Friday, October 15, 2010

Another Cargo Pants Incident.

Dear Drunk Guy at the Bar:

I just want to clarify, I was not laughing at you, merely laughing at the ridiculousness of the situation.

Don't take this the wrong way, but when I'm already dancing with five beautiful people and you come up, point at me, then at yourself, followed by a mouthing of the word "dance," I may find the demand interesting for a moment, but only for a moment.

You see, the attraction to your assertiveness was undermined when I looked down and noticed you were wearing pleated cargo pants. You see Drunk Guy, we were at a bar, not standing around a bunch of cubicles at some mega corporation. And when I noticed your pleated-pants-covered-legs doing some really disgraceful dance moves, I could not help but laugh. Anyone would. (Maybe they wouldn't keel over in laughter like I did, but they would laugh none the less).

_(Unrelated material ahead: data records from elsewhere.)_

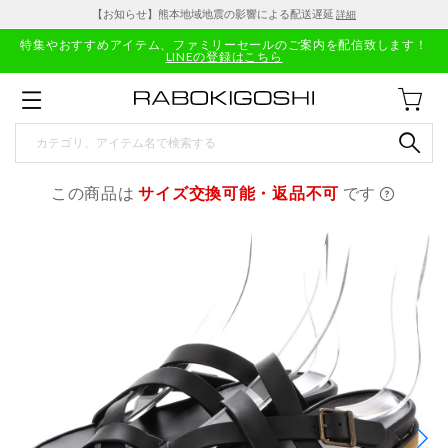
【お知らせ】熊本地域地震の影響による配送遅延
詳細
特集やおすすめアイテム、ファミリーセールのご案内を配信致します！
LINEの登録はこちら
この商品は
サイズ交換可能・返品不可
です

Now please, I don't want to be "that" girl who ruins men's self esteem, but sometimes you just need to realize that certain things will never work in your attempt to get laid.

But don't give up. I'm rooting for you. I'm sure there is a pleated pants girl just waiting for you, right around the corner, at TGIFridays or Staples or Outback Steak House.

I really do hope you had an enjoyable evening, even though I was rather a bitch to you. I didn't mean it (well obviously I kind of did).

Sometimes I wish National Geographic would do a series on "human bar rituals" as I think it would be rather entertaining to make fun of ourselves at the common mating watering holes we call bars--don't you think? I'm just saying we all have our "ways" of communicating and trying to get what we want. Some are just better at it then others. It often takes years of practice. I'm sure you'll get it down soon though (especially after you read this, if you read this, though I don't know how you'd be reading this unless you're another one of my stalkers which if that's the case I'll need to write you a whole new letter).

In any case Drunk Guy, it's been swell. I hope you're not too hung over today, though if I were you I would have gotten completely hammered just to forget about being seen in public in pleated pants, but that's just if I were you.